Les écarts se creusent à nouveau. Des augmentations générales des salaires s’imposent
Après être resté béant longtemps en 2020, contrairement à la tendance à long terme, l’écart salarial s'est creusé davantage en 2021. En moyenne, pour les 43 plus grands groupes suisses, le salaire le plus élevé était 141 fois plus élevé que le plus modeste. En 2020, l'écart salarial était encore de 1 à 136. Quant à l’inégalité la plus crasse, c’est chez Roche qu’on la trouve, où l’employé-e au salaire le plus bas possible devrait bûcher pendant 307 ans pour toucher un salaire annuel du PDG Severin Schwan. L'argument souvent brandi, selon lequel les entreprises ne pourraient pas se permettre d’octroyer des augmentations générales de salaires, ne semble guère crédible au vu des 82 milliards distribués aux actionnaires. On assiste plutôt à une redistribution des revenus des salarié-e-s vers les gestionnaires et l’actionnariat.

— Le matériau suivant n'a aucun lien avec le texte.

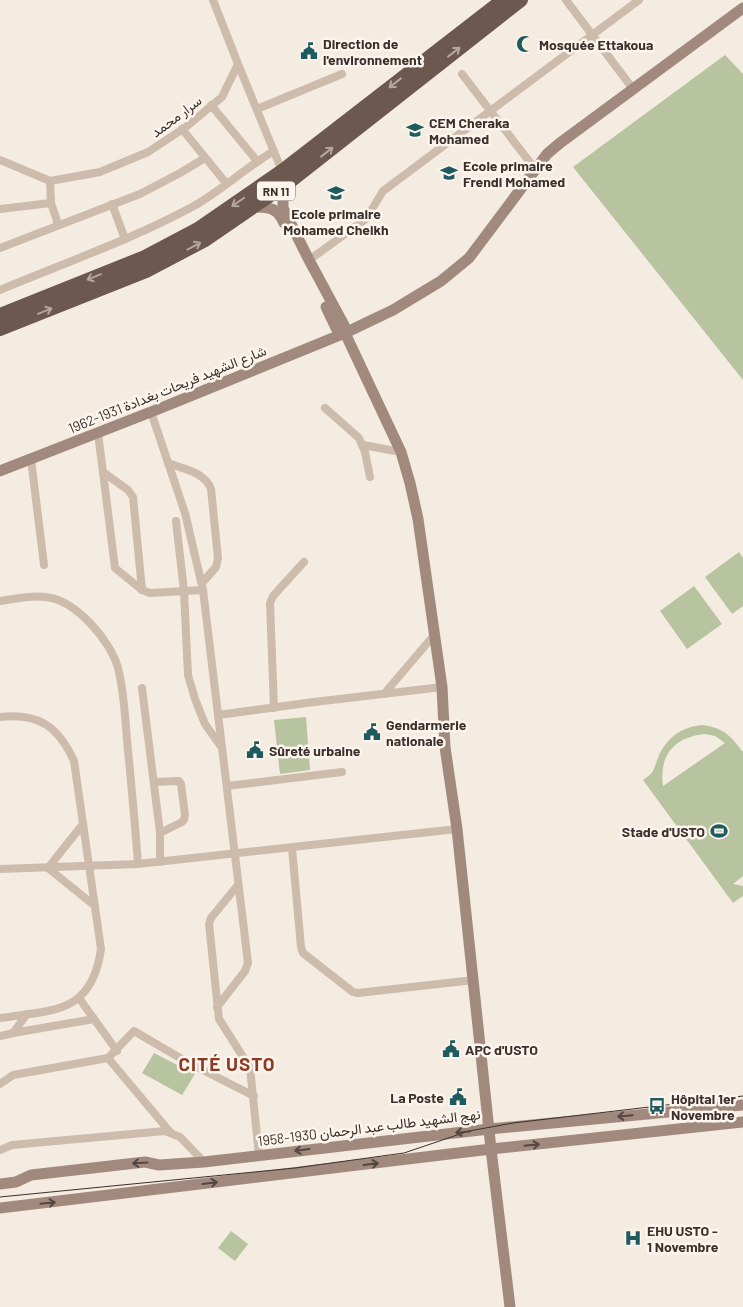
<svg xmlns="http://www.w3.org/2000/svg" width="743" height="1307" font-family="Barlow,Vazirmatn,sans-serif">
  <style>
    .green { fill: #b8c4a0; fill-rule: evenodd }
    .lines { fill: none; stroke-linecap: round; stroke-linejoin: round }
    .minor { stroke: #cdbbac; stroke-width: 8 }
    .secondary { stroke: #a18a7d; stroke-width: 11 }
    .trunk { stroke: #6c584f; stroke-width: 14 }
    .tram { stroke: #3b302b; stroke-width: 1 }
    .oneway { stroke: #b4a69e }
    .oneway2 { stroke: #544640 }
    .labels { text-anchor: middle; dominant-baseline: central; stroke-width: 5; stroke-linejoin: round; paint-order: stroke }
    .shield { fill: #fbf5ee; stroke: #756b66; stroke-width: 1 }
    .shield-label { font-size: 12px; font-weight: bold; fill: #3b302b }
    .poi-label { font-size: 14px; font-weight: bold; fill: #3b302b; stroke: #fbf5ee; text-anchor: start }
    .street-label { font-size: 14px; fill: #3b302b; stroke: #fbf5ee }
    .district-label { font-size: 19px; font-weight: bold; letter-spacing: 1px; fill: #8c3b22; stroke: #fbf5ee }
  </style>
  <rect width="100%" height="100%" fill="#f4ebe1"/>
  <g class="green">
    <path d="M725,55L743,74V380L573,167Z"/>
    <path d="M739,552L743,558V606L732,614L705,577Z"/>
    <path d="M694,586L722,624L687,649L660,611Z"/>
    <path d="M306,717L310,770L280,774L274,720Z"/>
    <path d="M702,725C724,728 730,735 743,752V876L733,884L743,886V896L733,903L643,780C656,771 652,772 658,758C666,738 681,727 702,725ZM705,734L715,736L725,743L663,786C659,755 674,737 705,734Z"/>
    <path d="M154,1053L195,1074L182,1095L142,1073Z"/>
    <path d="M231,1231L248,1244L235,1261L218,1248Z"/>
  </g>
  <g class="lines">
    <g class="minor">
      <path d="M213,0L238,64"/>
      <path d="M566,0L633,89"/>
      <path d="M462,74L535,169"/>
      <path d="M211,105L257,161"/>
      <path d="M257,109L342,74"/>
      <path d="M182,129L226,183"/>
      <path d="M0,160L50,181L100,172L148,152L186,127L222,97L238,64L282,171"/>
      <path d="M50,181L51,203L58,224"/>
      <path d="M112,204L125,239"/>
      <path d="M0,209L51,203"/>
      <path d="M0,248L140,194L180,173L205,158"/>
      <path d="M309,260L366,219L383,191L639,0"/>
      <path d="M0,290C64,263 131,240 192,207C221,191 245,168 274,151"/>
      <path d="M325,408L359,438L365,452L370,477"/>
      <path d="M151,412L185,513L203,590L248,963L245,971L217,1007"/>
      <path d="M98,433L115,568L142,590L150,593L203,590"/>
      <path d="M363,445L401,452"/>
      <path d="M31,459L44,565"/>
      <path d="M168,463C183,469 205,472 211,489L218,558L216,567L202,583"/>
      <path d="M103,472L128,490L133,497L142,590"/>
      <path d="M176,521L184,591L188,675L195,699L205,724L222,748"/>
      <path d="M0,601C14,599 31,595 45,597C75,599 111,641 118,668C124,691 125,716 127,740C131,781 135,823 138,864"/>
      <path d="M142,688L160,833V862"/>
      <path d="M384,694L435,634"/>
      <path d="M274,708L270,603L273,596L304,562"/>
      <path d="M218,715L314,702L442,687"/>
      <path d="M0,717C39,713 58,726 74,761L101,949C92,1014 53,1010 0,1018"/>
      <path d="M154,782L179,781L181,784L185,815L184,820L182,822L160,833"/>
      <path d="M227,786L342,772"/>
      <path d="M83,824L48,868L95,906"/>
      <path d="M292,848L301,947L303,953L353,992L358,993L474,980"/>
      <path d="M0,869L138,864L457,829"/>
      <path d="M238,885L211,918L209,924L219,1019L250,1068L259,1155"/>
      <path d="M79,998L117,1051"/>
      <path d="M13,1033L94,1019"/>
      <path d="M0,1036L13,1033L27,1014"/>
      <path d="M108,1058L134,1031L187,1062L254,1096"/>
      <path d="M0,1084L13,1075L108,1058L170,1132"/>
      <path d="M0,1150L12,1145L165,1131L180,1137L204,1162"/>
    </g>
    <g class="secondary">
      <path d="M288,183L283,194V208L309,260L344,325L345,333L401,452L410,483L418,519L442,687L445,747L457,829L491,1149L510,1307"/>
      <path d="M256,207C271,207 278,209 284,223"/>
      <path d="M326,307L336,328L345,333"/>
      <path d="M0,471L161,408L345,333L393,310L441,281L469,258L547,154L560,143L743,8"/>
      <path d="M0,1184L16,1182L31,1175L145,1162L159,1165L204,1162L489,1129L743,1105"/>
      <path d="M0,1208L491,1149L743,1122"/>
    </g>
    <g class="trunk">
      <path d="M0,315L145,257L198,229L282,171L503,0"/>
      <path d="M0,329L146,271L205,240L288,183L521,0"/>
    </g>
    <path class="tram" d="M0,1197L295,1168L404,1153L469,1131L513,1123L743,1096"/>
  </g>
  <defs><path id="oneway-shaft" d="M-6 0H5M1.5-3L5.5 0L1.5 3" fill="none" stroke-width="1.6" stroke-linecap="round" stroke-linejoin="round" transform="scale(1.25)"/></defs>
  <g class="oneway">
    <use href="#oneway-shaft" transform="translate(454 52) rotate(-38)"/>
    <use href="#oneway-shaft" transform="translate(395 83) rotate(142)"/>
    <use href="#oneway-shaft" transform="translate(327 152) rotate(-38)"/>
    <use href="#oneway-shaft" transform="translate(238 202) rotate(145)"/>
    <use href="#oneway-shaft" transform="translate(194 246) rotate(-28)"/>
    <use href="#oneway-shaft" transform="translate(94 277) rotate(158)"/>
    <use href="#oneway-shaft" transform="translate(45 311) rotate(-22)"/>
  </g>
  <g class="oneway2">
    <use href="#oneway-shaft" transform="translate(625 1116) rotate(175)"/>
    <use href="#oneway-shaft" transform="translate(463 1132) rotate(174)"/>
    <use href="#oneway-shaft" transform="translate(532 1145) rotate(-6)"/>
    <use href="#oneway-shaft" transform="translate(302 1150) rotate(173)"/>
    <use href="#oneway-shaft" transform="translate(140 1163) rotate(177)"/>
    <use href="#oneway-shaft" transform="translate(371 1164) rotate(-7)"/>
    <use href="#oneway-shaft" transform="translate(210 1183) rotate(-7)"/>
    <use href="#oneway-shaft" transform="translate(48 1203) rotate(-6)"/>
  </g>
  <defs>
    <g id="mosque-bare" transform="scale(1.35)"><path d="M3.5-4.9A6 6 0 1 0 3.5 4.9A5 5 0 1 1 3.5-4.9Z" fill="#1f5a5e" stroke="#fbf5ee" stroke-width="2.5" paint-order="stroke"/></g>
    <g id="civic-bare" transform="scale(1.35)"><path d="M-.6-6.5H3V-4.5H.6V-3L4-1V1h2V6H-6V1h2V-1L-.6-3ZM-1.2 2.5V6h2.4V2.5Z" fill="#1f5a5e" stroke="#fbf5ee" stroke-width="2.5" paint-order="stroke"/></g>
    <g id="school-bare" transform="scale(1.35)"><path d="M0-5L7-2L0 1L-7-2ZM-4 1L0 2.5L4 1V4Q0 6-4 4Z" fill="#1f5a5e" stroke="#fbf5ee" stroke-width="2.5" paint-order="stroke"/></g>
    <g id="stadium-bare" transform="scale(1.35)"><path d="M0-5a6.5 5 0 1 0 0 10a6.5 5 0 1 0 0-10ZM-3.5-1.8h7v3.6h-7Z" fill="#1f5a5e" stroke="#fbf5ee" stroke-width="2.5" paint-order="stroke"/></g>
    <g id="bus-bare" transform="scale(1.35)"><path d="M-5-6H5V4H4V6H2V4H-2V6H-4V4H-5ZM-3.5-4V0h7V-4ZM-3.5 1.2v1.5H-2V1.2ZM2 1.2v1.5H3.5V1.2Z" fill="#1f5a5e" stroke="#fbf5ee" stroke-width="2.5" paint-order="stroke"/></g>
    <g id="hospital-bare" transform="scale(1.35)"><path d="M-5-5h3v3.5h4V-5h3V5h-3V1.5h-4V5h-3Z" fill="#1f5a5e" stroke="#fbf5ee" stroke-width="2.5" paint-order="stroke"/></g>
  </defs>
  <g fill-rule="evenodd">
    <use href="#mosque-bare" x="525" y="44"/>
    <use href="#civic-bare" x="309" y="51"/>
    <use href="#school-bare" x="415" y="130"/>
    <use href="#school-bare" x="449" y="173"/>
    <use href="#school-bare" x="336" y="193"/>
    <use href="#civic-bare" x="372" y="732"/>
    <use href="#civic-bare" x="255" y="750"/>
    <use href="#stadium-bare" x="719" y="831"/>
    <use href="#civic-bare" x="451" y="1049"/>
    <use href="#civic-bare" x="458" y="1097"/>
    <use href="#bus-bare" x="657" y="1106"/>
    <use href="#hospital-bare" x="633" y="1238"/>
  </g>
  <g class="labels">
    <rect class="shield" x="257" y="181.5" width="38" height="19" rx="4"/>
    <g class="shield-label">
      <text x="276" y="191">RN 11</text>
    </g>
    <g class="poi-label">
      <text x="323" y="43">Direction de<tspan x="323" dy="16">l'environnement</tspan></text>
      <text x="539" y="44">Mosquée Ettakoua</text>
      <text x="429" y="122">CEM Cheraka<tspan x="429" dy="16">Mohamed</tspan></text>
      <text x="463" y="165">Ecole primaire<tspan x="463" dy="16">Frendi Mohamed</tspan></text>
      <text x="336" y="213" text-anchor="middle">Ecole primaire<tspan x="336" dy="16">Mohamed Cheikh</tspan></text>
      <text x="386" y="724">Gendarmerie<tspan x="386" dy="16">nationale</tspan></text>
      <text x="269" y="750">Sûreté urbaine</text>
      <text x="705" y="831" text-anchor="end">Stade d'USTO</text>
      <text x="465" y="1049">APC d'USTO</text>
      <text x="444" y="1097" text-anchor="end">La Poste</text>
      <text x="671" y="1098">Hôpital 1er<tspan x="671" dy="16">Novembre</tspan></text>
      <text x="647" y="1230">EHU USTO -<tspan x="647" dy="16">1 Novembre</tspan></text>
    </g>
    <g class="street-label">
      <text transform="translate(176 116) rotate(-37)">سرار محمد</text>
      <text transform="translate(167 389) rotate(-22)">شارع الشهيد فريحات بغدادة 1931-1962</text>
      <text transform="translate(369 1127) rotate(-7)">نهج الشهيد طالب عبد الرحمان 1930-1958</text>
    </g>
    <g class="district-label">
      <text x="227" y="1063">CITÉ USTO</text>
    </g>
  </g>
</svg>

Actionnaires contre personnel
Au cours de l'exercice 2021, 40 groupes ont versé des dividendes pour un montant avoisinant les 42 milliards de francs. De plus, les actionnaires ont bénéficié de rachats d'actions à hauteur de 40 milliards de francs. Ce qui équivaut à une augmentation de 56% par rapport à l’année précédente. Parallèlement, certaines de ces entreprises rentables ont licencié du personnel. Ainsi par exemple Novartis, qui consacre jusqu'à 15 milliards au rachat d'actions tout en procédant à des licenciements massifs. En effet, en 2021 et 2022, cette entreprise à la rentabilité exceptionnelle a annoncé le licenciement de 1400 personnes rien qu’en Suisse. Roche et UBS aussi ont versé de fortes sommes à leurs actionnaires pendant qu’ils supprimaient des emplois: 400 pour Roche et 700 pour UBS. Voici un autre chiffre qui montre combien le personnel est spolié: le rapport de 54% entre le rendement net de l’entreprise avant intérêts et impôts (EBIT) et les versements aux actionnaires. En moyenne, les entreprises distribuent donc à leurs actionnaires une somme supérieure à la moitié de l’EBIT.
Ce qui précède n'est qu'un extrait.